Keep on Rising: September 19 – 23

The Federal Reserve bumps up short-term interest rates and will do so again. Here are the five things we learned from U.S. economic data released during the week ending September 23. 


The Fed raises short-term rates again…and will likely do so several more times this year. The statement released following the week’s Federal Open Market Committee (FOMC) meeting mirrored that of the July meeting. The opening sentence notes “modest growth in spending and production,” the second sentence reaffirms the “robust” job gains, and the third sentence repeats that “inflation remains elevated.” As a result, the committee voted unanimously to raise the fed funds rate by 75 basis points to a range between 3.00 and 3.25 percent. Further, the Fed will continue to shed Treasury and mortgage-backed securities from its portfolio.

Released simultaneously were the latest economic projections from Federal Reserve Board members and Federal Reserve Bank presidents. They lowered their projections for 2022 economic growth to a feeble +0.2 percent (down from their June 2022 projection of +1.7 percent) and 2023 to a weak +1.2 percent (lower by a half point). Unemployment remains low at 3.8 percent in 2022 and 4.4 percent in 2023. They raised their forecasts of inflation and core inflation by 2/10ths of a percentage point to +5.4 percent and +4.5 percent, respectively. They do not expect the core measure to fall to their two percent target until (maybe) 2025. As a result, the median prediction has the fed funds target rate going up by another 1.25 percentage points by the end of this year (to a range between 4.25 and 4.50 percent) and another quarter point next year. 

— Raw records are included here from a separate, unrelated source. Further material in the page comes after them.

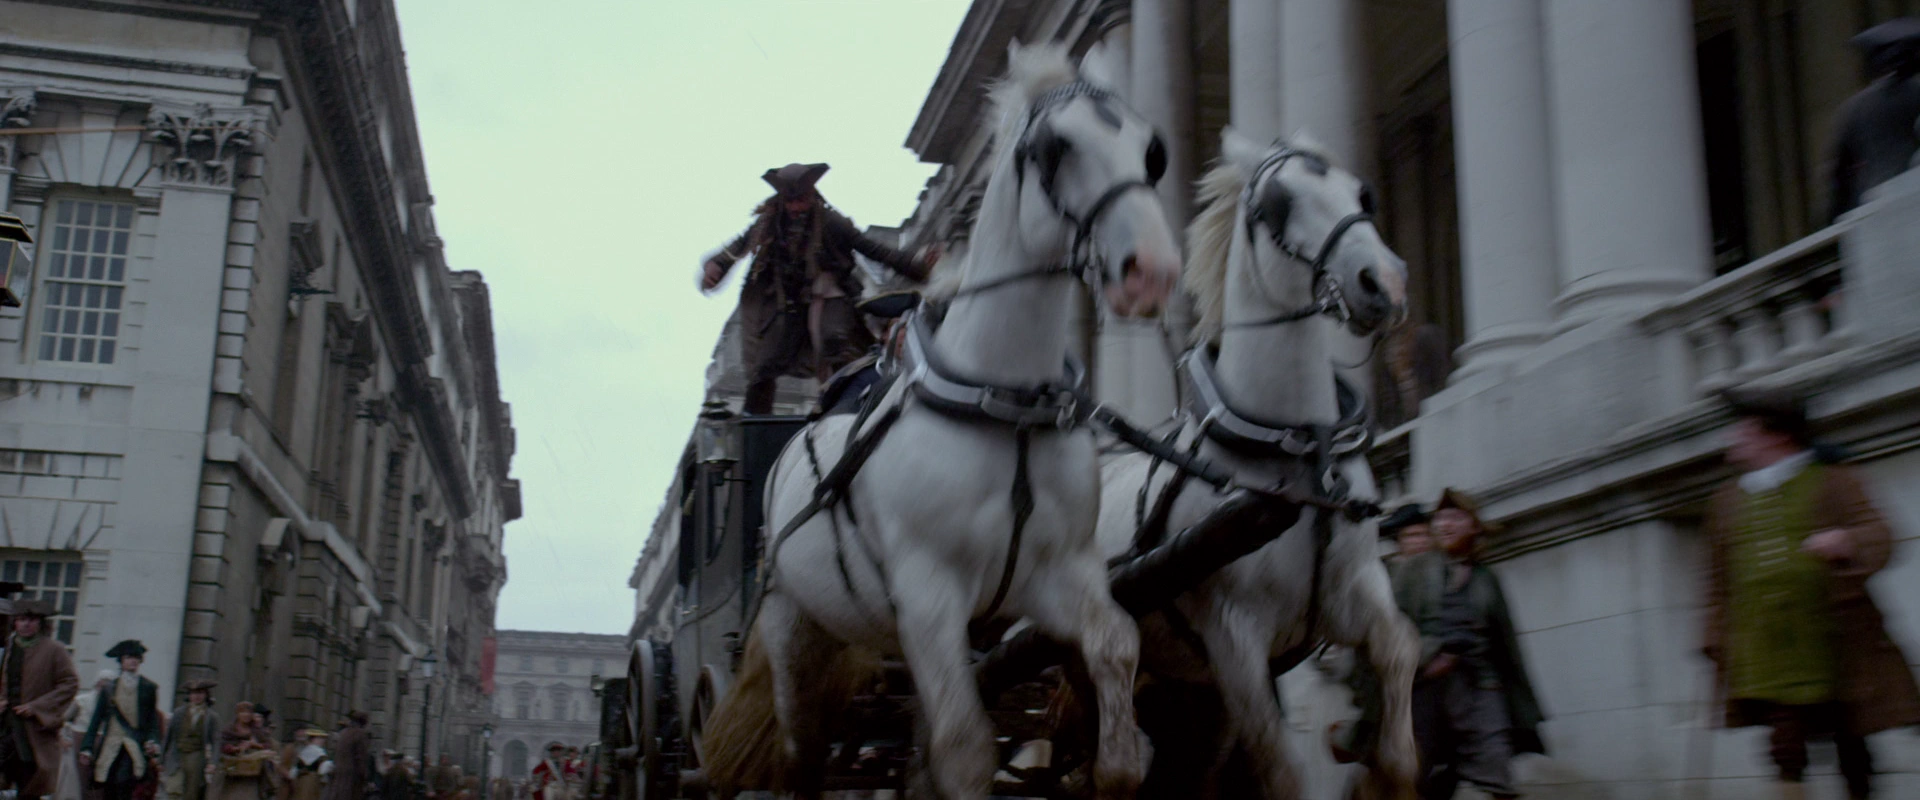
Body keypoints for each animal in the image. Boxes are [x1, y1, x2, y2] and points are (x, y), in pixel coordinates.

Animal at [740, 42, 1183, 800]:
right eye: (1054, 148)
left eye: (1150, 150)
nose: (1150, 271)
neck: (1003, 403)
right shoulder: (929, 594)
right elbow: (966, 752)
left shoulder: (1054, 579)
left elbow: (1116, 653)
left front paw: (1115, 762)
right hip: (793, 624)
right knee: (803, 751)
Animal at [1093, 128, 1418, 800]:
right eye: (1278, 203)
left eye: (1362, 195)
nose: (1386, 283)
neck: (1297, 450)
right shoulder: (1234, 639)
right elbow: (1281, 767)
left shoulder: (1357, 590)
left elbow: (1400, 649)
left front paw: (1386, 773)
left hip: (1183, 691)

Forward-looking economic measures depressed further in August. The Conference Board’s Leading Economic Index (LEI) dropped 0.3 percent to a reading of 116.2 (2016=100). The LEI has declined for the sixth consecutive month, during which it has fallen 2.7 percent. The press release said that this was “potentially signaling a recession.” Five of ten LEI components made positive contributions to the index (led by falling jobless claims), but four others pulled down the measure (led by housing permits and consumer sentiment). The Coincident Index edged up 0.1 percent to 108.7 (+0.6 percent since February 2022), with three of four components making positive contributions. The lagging index added 0.7 percent to 115.4 (+4.4 percent versus February 2022). 

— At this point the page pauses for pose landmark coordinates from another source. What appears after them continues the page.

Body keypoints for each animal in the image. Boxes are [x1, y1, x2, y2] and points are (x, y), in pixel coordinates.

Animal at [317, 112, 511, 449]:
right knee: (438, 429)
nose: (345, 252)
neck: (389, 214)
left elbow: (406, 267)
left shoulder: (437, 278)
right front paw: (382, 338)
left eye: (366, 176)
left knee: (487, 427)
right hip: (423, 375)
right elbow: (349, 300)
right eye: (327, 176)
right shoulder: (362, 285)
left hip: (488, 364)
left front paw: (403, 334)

Sales of previously owned homes fell for a seventh straight month in August. Existing home sales fell 0.4 percent to a seasonally adjusted annualized rate (SAAR) of 4.80 million units. The National Association of Realtors data series, off 19.9 percent from a year earlier, has not been this low since June 2020. Sales managed to grow in the Northeast (+1.6 percent) and West (+1.1 percent), held steady in the South, and fell in the Midwest (-3.3 percent). Inventories shrank 1.5 percent to 1.28 million homes (translating to a tight 3.2-month supply). Cooling off was the pace of price increases—the median sales price of $389,500 was “only” 7.7 percent higher than a year earlier. 

Housing starts rebounded in August. The Census Bureau reports that privately-owned housing starts rose 12.2 percent to a seasonally adjusted annualized rate (SAAR) of 1.575 million units. Starts were off 0.1 percent from a year earlier. Starts of single-family homes grew 3.4 percent, while those of multi-family units surged 28.6 percent. Looking towards the future, building permits slumped 10.0 percent to an annualized 1.517 million (-14.4 percent versus August 2021). Permits declined for single-family (-3.5 percent) and multi-family (-18.5 percent) units. Housing completions declined 5.4 percent in July to an annualized 1.342 million. Despite the drop, completions were 3.1 percent ahead of their year-ago pace.

Homebuilders have turned increasingly pessimistic. The National Association of Home Builders’ Housing Market Index (HMI) shed three points in September to a seasonally adjusted reading of 46. The HMI has not been this low since May 2014 (except for a few months during the opening days of the pandemic). The HMI was not only below 50 nationwide—indicating that more builders saw the market as “poor” than did as “good”—it was underwater in the West (34), Midwest (42), and Northeast (48). In the South, the HMI was at 52. Also falling were measures for current single-family home sales (down three points to 54), expected sales (down a point to 46), and prospective buyer traffic (down a point to 31). The press release noted, “[M]ore than half of the builders in our survey reported using incentives to bolster sales, including mortgage rate buydowns, free amenities, and price reductions.”

Other U.S. economic data released over the past week:

  • Jobless Claims (Week ending September 17, 2022, First-Time Claims, seasonally adjusted): 213,000, +5,000 vs. the previous week, -167,000 vs. the same week a year earlier). 4-week moving average: 216,750 (-41.6% vs. the same week a year earlier). 

The opinions expressed here are not necessarily those of Kevin’s current employer. No endorsements are implied.